Sam’eer
Baramulla | Through a small orchard, a dirty track leads to a one storey house on the right bank of a stream that runs through Nathipora in Sopore town in Baramulla district of north Kashmir.
Ghulam Ahmed Wani (50) aimlessly wanders about in the orchard, caressing his long beard. He is bare feet and cares little about any visitors to his house.
Along with my colleagues, I enquire about the family of the girl killed by Rashtriya Rifles, Wani reluctantly opens the front door of his home and shows us to his guest room. His daughter, Mubeena Akhtar, was killed by troopers on the evening of September 20 in 2010 and since, the aging father has not relaxed. Wani sits on the floor and hangs his head.
A long silence breaks when Wani murmurs that Mubeena succeeded in her ‘purpose of life’. Wani goes quiet again. After a while, a young woman enters the room. She introduces herself as Mehbooba – a close friend of Mubeena.
She says that Mubeena spent her last moments with her.
“We were talking to each other outside the house. Mubeena’s mother asked her if she could buy some sweets for her (Mubeena’s) little cousin and we decided to go together to the nearby shop,” says Mehbooba.
On the road ahead, Mehbooba says, some young boys were playing cricket. Soon, vehicles carrying Rashtriya Rifles men passed by and the boys started booing at the army men and raised pro-freedom slogans. “We were watching this whole thing from main gate of our house. We were waiting for army men to leave so that we could safely go and buy snacks. But they stopped their vehicle some 200 feet away from the shop and got down,” she said.

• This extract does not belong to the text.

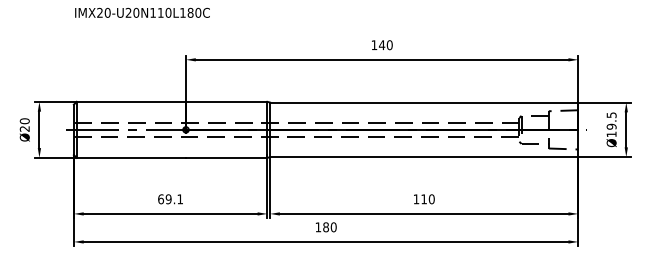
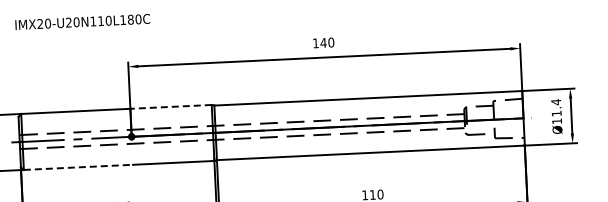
line: (226, 101) -> (170, 106), solid -> dashed
text: (611, 120) -> (556, 107), Ø19.5 -> Ø11.4
line: (131, 157) -> (78, 166), solid -> dashed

“There was tension but then we thought we would return soon and safely. It was when the two were walking towards the shop that Rashtriya Rifles men fired at them. “I heard the gunfire and then loud screams – Ya Allah. On my left, Mubeena was lying in a pool of blood. I screamed and screamed to tell people that Mubeena was hit by a bullet,” she says.
Like other killings in 2010, this one too was followed by protests.
“We tried to rush her to the hospital in a vehicle, but the army men stopped us. They were insisting that we should blame the militants for the attack. We did not relent and they made us wait with Mubeena bleeding in the vehicle,” she says. “We were allowed to go only after the protests became bigger and louder.”Mehbooba adds Mubeena breathed her last at Narbal, where they had another 15 kilometres to go before they reached the Srinagar Hospital.
Wani, a religious preacher, filed FIR number 493/2010 after Mubeena’s killing. He says that no criminal proceedings have followed. “I have no faith in the so called justice system now,” he adds.
Wani is now speaking to us again. “We rushed her to Srinagar hospital. But doctors said she was dead,” he says. “Had we not been stopped by the army, she might have lived?”
“We have no hope of justice from this government. We have neither received any compensation nor do we beg for it.” Wani thinks that his daughter fulfilled a purpose when she succumbed to bullets. “She has laid her life for a cause, like thousands of other men and women in Kashmir. I will whole heartedly support the freedom struggle even if have to sacrifice my whole family for the freedom struggle,” Wani says.